# ORDEN DE TRABAJO 1:
Según el texto sobre los fondos de pensiones, ¿en qué mes se cayeron los mercados internacionales?
# ORDEN DE TRABAJO 2:
Extrae tal cual del texto sobre los fondos de pensiones el pasaje que arranca en las palabras "b-is diversification dead.jpg" y termina justo después de "los hogares colombianos.".

# FRAGMENTO ENTREGADO:
_ _ _

La clave de invertir y no especular

b-is diversification dead.jpg

La semana pasada hubo gran alboroto en Colombia alrededor de las perdidas que tuvieron los fondos de pensiones privados durante el primer trimestre. La voz de alerta vino de los mismos clientes que quedaron pasmados cuando vieron que los rendimientos de sus ahorros eran negativos. Desconcertados, empezaron a hacer rodar por WhatsApp las fotos de sus extractos mostrando las perdidas y exigiendo explicaciones de qué es lo que estaba pasando. En un par de dias la noticia ya estaba en todos los medios y al presidente de Asofondos le tocó salir a dar explicaciones. Explicaciones que no tienen nada de raro: los mercados internacionales se cayeron en Febrero, y la onda expansiva llegó hasta los hogares colombianos.

_ _ _

# DATOS ENTREGADOS:
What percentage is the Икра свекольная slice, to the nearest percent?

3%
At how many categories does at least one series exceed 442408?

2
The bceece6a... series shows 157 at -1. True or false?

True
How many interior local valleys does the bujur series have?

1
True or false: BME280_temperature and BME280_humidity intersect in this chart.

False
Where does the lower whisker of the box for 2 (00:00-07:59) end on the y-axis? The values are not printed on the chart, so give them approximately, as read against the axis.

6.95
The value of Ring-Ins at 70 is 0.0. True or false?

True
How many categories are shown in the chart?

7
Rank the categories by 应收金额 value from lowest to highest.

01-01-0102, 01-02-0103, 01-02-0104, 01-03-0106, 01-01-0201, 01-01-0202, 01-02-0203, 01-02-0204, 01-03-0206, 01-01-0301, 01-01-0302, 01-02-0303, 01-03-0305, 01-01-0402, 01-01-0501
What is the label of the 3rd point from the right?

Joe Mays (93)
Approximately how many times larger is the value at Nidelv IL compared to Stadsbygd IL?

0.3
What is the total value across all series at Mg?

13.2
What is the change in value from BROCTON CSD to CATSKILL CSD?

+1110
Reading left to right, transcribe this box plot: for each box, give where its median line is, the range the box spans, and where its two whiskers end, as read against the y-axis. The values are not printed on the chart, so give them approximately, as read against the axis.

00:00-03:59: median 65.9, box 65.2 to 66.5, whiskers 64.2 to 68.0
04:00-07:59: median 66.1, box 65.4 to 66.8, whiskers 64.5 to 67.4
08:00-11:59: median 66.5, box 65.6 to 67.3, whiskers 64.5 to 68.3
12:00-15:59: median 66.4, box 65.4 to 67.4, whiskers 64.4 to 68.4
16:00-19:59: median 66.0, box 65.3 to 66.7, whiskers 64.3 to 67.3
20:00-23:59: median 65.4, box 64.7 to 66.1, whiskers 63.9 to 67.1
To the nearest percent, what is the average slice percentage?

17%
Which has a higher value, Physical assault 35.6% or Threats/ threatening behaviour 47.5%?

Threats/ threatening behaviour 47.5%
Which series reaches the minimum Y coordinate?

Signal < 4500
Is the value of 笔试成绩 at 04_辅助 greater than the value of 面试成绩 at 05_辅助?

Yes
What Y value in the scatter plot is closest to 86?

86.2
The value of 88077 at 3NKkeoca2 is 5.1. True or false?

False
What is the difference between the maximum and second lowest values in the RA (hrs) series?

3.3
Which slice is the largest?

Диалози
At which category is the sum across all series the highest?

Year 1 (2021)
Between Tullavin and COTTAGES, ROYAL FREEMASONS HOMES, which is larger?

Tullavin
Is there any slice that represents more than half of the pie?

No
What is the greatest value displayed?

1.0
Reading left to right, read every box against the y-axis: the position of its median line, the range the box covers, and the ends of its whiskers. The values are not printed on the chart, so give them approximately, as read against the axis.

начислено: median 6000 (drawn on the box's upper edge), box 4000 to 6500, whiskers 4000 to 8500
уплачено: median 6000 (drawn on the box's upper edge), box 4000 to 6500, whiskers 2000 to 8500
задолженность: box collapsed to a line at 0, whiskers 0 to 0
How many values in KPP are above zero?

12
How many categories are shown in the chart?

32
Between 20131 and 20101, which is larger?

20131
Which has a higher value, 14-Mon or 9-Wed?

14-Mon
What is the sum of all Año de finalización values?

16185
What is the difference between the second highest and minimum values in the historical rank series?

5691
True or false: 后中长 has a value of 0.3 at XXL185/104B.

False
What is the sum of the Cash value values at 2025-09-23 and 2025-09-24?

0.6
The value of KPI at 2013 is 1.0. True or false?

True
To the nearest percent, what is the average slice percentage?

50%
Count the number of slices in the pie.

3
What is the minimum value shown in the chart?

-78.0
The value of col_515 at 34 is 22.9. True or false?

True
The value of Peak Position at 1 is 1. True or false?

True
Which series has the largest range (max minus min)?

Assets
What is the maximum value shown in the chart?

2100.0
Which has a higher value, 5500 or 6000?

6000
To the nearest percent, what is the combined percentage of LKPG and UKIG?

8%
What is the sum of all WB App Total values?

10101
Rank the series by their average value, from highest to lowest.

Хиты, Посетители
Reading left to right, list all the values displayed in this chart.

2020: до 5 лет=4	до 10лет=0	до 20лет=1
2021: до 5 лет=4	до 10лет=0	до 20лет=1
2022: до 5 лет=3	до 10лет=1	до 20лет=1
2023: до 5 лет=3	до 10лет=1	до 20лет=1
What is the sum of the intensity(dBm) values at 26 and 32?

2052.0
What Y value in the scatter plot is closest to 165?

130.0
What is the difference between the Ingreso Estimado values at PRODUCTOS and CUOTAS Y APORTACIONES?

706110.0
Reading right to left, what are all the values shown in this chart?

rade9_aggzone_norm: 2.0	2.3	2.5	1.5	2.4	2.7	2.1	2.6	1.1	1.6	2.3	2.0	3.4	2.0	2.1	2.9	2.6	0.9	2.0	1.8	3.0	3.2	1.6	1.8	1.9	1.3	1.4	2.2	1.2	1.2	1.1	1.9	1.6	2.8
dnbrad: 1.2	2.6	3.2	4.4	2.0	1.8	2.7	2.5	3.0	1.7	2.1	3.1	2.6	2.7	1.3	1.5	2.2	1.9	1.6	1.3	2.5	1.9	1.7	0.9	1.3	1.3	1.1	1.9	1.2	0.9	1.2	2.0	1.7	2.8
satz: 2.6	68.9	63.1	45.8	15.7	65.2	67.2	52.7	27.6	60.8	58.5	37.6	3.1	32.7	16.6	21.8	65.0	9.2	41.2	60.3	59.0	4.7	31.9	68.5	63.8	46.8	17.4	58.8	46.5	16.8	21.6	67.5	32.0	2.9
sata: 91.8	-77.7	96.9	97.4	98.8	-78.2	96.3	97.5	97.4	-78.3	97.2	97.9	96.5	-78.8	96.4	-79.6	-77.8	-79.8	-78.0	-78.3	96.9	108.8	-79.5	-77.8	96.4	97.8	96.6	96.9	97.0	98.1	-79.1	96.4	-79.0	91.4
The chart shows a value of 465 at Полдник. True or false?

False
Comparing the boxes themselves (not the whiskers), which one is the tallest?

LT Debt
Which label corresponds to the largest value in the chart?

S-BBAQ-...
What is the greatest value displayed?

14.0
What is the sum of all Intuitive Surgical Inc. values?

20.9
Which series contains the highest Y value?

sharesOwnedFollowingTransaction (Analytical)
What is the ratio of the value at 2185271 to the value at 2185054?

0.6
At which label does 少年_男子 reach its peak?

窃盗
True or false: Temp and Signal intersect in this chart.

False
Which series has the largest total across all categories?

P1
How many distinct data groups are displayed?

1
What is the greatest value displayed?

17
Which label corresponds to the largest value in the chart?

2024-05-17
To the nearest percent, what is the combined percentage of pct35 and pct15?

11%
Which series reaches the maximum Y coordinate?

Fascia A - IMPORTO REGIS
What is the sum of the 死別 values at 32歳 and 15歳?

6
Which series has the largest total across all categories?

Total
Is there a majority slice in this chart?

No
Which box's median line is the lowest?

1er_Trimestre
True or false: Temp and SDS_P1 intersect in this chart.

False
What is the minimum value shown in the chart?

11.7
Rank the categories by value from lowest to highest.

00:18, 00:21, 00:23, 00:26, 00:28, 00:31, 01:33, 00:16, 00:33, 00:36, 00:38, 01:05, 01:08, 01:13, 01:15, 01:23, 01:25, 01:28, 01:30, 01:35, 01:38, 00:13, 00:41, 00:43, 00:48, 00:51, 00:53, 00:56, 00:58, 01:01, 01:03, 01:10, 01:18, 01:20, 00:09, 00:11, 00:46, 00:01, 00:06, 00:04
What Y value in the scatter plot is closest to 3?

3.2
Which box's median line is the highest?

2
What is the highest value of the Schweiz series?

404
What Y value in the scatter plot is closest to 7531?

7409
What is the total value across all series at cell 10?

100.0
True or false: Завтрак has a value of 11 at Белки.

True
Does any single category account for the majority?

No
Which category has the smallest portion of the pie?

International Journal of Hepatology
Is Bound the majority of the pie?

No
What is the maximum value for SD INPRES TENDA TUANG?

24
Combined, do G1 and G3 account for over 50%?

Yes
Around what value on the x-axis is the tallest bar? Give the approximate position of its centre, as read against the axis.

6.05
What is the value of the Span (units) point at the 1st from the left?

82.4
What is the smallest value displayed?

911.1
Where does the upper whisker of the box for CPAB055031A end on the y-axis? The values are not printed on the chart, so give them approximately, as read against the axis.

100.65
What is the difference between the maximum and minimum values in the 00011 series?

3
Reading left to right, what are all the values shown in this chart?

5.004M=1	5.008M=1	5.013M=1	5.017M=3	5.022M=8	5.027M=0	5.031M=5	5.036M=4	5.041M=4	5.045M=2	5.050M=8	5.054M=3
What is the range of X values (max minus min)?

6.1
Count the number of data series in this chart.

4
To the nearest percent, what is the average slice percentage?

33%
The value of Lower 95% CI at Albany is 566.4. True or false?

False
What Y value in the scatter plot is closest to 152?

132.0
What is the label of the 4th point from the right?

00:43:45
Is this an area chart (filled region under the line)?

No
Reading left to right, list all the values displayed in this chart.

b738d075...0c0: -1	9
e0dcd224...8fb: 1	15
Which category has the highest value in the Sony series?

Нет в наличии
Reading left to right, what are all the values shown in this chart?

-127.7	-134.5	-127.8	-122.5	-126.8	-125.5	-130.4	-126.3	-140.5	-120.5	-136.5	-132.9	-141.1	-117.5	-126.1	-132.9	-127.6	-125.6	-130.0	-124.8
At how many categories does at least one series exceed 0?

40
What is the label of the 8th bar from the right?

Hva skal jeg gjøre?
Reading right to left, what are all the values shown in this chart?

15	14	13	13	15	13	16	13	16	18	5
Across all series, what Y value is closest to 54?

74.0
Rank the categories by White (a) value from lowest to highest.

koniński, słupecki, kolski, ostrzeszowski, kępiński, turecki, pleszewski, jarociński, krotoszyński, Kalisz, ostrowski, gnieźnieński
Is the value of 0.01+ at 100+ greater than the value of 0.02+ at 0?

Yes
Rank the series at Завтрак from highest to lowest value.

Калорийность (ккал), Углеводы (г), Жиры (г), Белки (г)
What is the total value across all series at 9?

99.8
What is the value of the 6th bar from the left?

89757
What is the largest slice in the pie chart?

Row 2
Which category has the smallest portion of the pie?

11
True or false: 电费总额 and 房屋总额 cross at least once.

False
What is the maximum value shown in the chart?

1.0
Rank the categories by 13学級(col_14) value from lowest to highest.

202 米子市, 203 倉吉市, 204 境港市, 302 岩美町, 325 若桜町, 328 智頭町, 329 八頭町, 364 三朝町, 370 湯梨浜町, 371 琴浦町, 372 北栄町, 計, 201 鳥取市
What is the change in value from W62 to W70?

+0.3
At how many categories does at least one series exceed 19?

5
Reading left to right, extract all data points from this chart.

_ _ _

# RESULTADO 1:
En febrero.

# RESULTADO 2:
b-is diversification dead.jpg

La semana pasada hubo gran alboroto en Colombia alrededor de las perdidas que tuvieron los fondos de pensiones privados durante el primer trimestre. La voz de alerta vino de los mismos clientes que quedaron pasmados cuando vieron que los rendimientos de sus ahorros eran negativos. Desconcertados, empezaron a hacer rodar por WhatsApp las fotos de sus extractos mostrando las perdidas y exigiendo explicaciones de qué es lo que estaba pasando. En un par de dias la noticia ya estaba en todos los medios y al presidente de Asofondos le tocó salir a dar explicaciones. Explicaciones que no tienen nada de raro: los mercados internacionales se cayeron en Febrero, y la onda expansiva llegó hasta los hogares colombianos.